* [Required actions]:
1 - Answer these questions about the forum thread on counting nearby values in R, shown below:
(a) What table size does the person asking hope a faster solution can handle?
(b) Which library does the reply with reputation 149 suggest?
(c) What does the answer with two upvotes assume about each value of C1?
2 - Write out the part of the forum thread below that opens with the words containing "Reputation: 469" and closes with "100k+ row tables.". Reproduce it exactly.

* [Text for analysis]:
···

Reputation: 469
I have a data table with two columns. For each column, I want to count the number of rows with the same value for row 1 and a row 2 value that is +/- 10 of it's value for column 2. Here is an example of what some data and the result may look like:
Table: info
C1 C2 near
a 5 0
a 25 1
a 27 1
b 8 1
b 12 2
b 20 1
c 10 0
I've written an ugly for loop that does this calculation (see below), but I'm wondering if anyone has a more efficient solution that would work better on 100k+ row tables.
for (f in 1:5) {
n <- info$C2[f]
info$near[f] <- nrow(subset(info, info$C1 == info$C1[f] & info$C2 >= n-10 & info$C2 <= n+10))-1
}
Thanks!
Upvotes: 0
Views: 733
Reputation: 149
I don't know if I quit understand your question, by it seem to me that you can achieve good performance with sqldf library. It isn't the smartest way. But it will work well.
If you want look this page https://www.google.com.br/amp/s/www.r-bloggers.com/make-r-speak-sql-with-sqldf/amp/
Upvotes: 0
Reputation: 11728
A more general version of the solution provided by @Gregor:
library(dplyr)
info %>%
group_by(C1) %>%
mutate(near = colSums(abs(outer(C2, C2, "-")) <= 10) - 1)
Upvotes: 0
Reputation: 145755
With dplyr
:
library(dplyr)
info %>% group_by(C1) %>% mutate(near = abs(diff(C2)) < 10)
This assumes that each value of C1
has 2 rows.
Upvotes: 2

···

* [Given information]:

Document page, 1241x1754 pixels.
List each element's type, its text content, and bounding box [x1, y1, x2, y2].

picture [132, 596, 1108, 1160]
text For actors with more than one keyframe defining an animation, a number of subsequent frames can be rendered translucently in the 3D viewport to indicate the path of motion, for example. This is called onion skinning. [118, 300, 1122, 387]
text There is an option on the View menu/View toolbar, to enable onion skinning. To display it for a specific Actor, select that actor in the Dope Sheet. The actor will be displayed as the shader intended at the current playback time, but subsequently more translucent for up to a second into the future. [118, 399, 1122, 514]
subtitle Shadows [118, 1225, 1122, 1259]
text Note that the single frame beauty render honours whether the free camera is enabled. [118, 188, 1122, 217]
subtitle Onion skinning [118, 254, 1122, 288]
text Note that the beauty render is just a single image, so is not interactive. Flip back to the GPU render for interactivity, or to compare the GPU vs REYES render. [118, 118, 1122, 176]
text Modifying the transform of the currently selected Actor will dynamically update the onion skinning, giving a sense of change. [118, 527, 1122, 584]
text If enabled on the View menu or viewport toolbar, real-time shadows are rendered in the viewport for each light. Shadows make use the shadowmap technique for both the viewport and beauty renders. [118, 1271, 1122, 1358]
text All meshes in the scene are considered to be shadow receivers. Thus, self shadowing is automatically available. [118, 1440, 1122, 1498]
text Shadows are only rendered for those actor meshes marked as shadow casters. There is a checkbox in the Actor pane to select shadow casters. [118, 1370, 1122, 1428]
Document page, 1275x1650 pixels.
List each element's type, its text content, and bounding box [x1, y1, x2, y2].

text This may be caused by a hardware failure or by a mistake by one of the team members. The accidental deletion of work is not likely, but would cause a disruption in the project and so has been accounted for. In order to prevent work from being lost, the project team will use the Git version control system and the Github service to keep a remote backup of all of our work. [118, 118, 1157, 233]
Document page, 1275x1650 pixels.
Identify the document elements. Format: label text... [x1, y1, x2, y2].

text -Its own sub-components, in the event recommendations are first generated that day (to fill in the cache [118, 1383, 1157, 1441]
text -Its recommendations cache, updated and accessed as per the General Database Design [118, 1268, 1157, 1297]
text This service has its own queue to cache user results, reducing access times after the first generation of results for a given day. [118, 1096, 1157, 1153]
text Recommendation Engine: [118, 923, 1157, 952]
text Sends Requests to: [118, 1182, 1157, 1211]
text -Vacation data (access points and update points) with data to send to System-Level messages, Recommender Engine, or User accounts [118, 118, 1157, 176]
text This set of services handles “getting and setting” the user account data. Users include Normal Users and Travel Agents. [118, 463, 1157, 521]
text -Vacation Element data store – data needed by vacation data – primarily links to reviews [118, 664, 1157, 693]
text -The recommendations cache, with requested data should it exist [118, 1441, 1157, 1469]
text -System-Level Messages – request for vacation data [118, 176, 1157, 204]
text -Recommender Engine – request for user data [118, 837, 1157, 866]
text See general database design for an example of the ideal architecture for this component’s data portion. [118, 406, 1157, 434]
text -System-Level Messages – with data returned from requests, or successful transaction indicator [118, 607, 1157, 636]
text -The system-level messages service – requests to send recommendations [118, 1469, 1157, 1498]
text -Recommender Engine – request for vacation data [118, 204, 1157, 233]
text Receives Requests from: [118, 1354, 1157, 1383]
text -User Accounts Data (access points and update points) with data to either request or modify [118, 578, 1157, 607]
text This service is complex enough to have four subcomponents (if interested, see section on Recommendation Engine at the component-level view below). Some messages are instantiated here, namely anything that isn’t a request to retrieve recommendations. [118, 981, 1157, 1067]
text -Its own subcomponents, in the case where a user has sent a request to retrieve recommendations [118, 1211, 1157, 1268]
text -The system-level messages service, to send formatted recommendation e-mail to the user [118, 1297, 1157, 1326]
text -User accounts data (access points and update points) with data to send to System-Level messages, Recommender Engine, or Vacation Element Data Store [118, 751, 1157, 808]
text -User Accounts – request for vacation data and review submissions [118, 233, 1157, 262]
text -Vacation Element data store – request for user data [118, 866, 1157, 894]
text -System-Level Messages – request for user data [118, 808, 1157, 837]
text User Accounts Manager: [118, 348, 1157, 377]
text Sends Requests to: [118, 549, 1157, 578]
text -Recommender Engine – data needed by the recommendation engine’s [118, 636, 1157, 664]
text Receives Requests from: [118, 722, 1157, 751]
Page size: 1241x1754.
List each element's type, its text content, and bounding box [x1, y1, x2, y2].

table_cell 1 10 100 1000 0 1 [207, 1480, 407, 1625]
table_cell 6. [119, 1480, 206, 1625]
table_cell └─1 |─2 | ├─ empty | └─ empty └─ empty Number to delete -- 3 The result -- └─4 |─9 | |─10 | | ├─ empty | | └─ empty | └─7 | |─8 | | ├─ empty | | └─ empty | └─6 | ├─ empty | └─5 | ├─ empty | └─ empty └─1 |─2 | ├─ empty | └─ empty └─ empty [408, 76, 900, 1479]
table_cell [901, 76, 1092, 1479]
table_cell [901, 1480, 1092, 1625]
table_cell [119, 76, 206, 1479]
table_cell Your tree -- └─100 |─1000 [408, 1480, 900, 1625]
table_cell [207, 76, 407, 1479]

···

* [Answers for each item]:
1 -
(a) Tables of 100k+ rows.
(b) The sqldf library.
(c) It assumes that each value of C1 has 2 rows.

2 -
Reputation: 469
I have a data table with two columns. For each column, I want to count the number of rows with the same value for row 1 and a row 2 value that is +/- 10 of it's value for column 2. Here is an example of what some data and the result may look like:
Table: info
C1 C2 near
a 5 0
a 25 1
a 27 1
b 8 1
b 12 2
b 20 1
c 10 0
I've written an ugly for loop that does this calculation (see below), but I'm wondering if anyone has a more efficient solution that would work better on 100k+ row tables.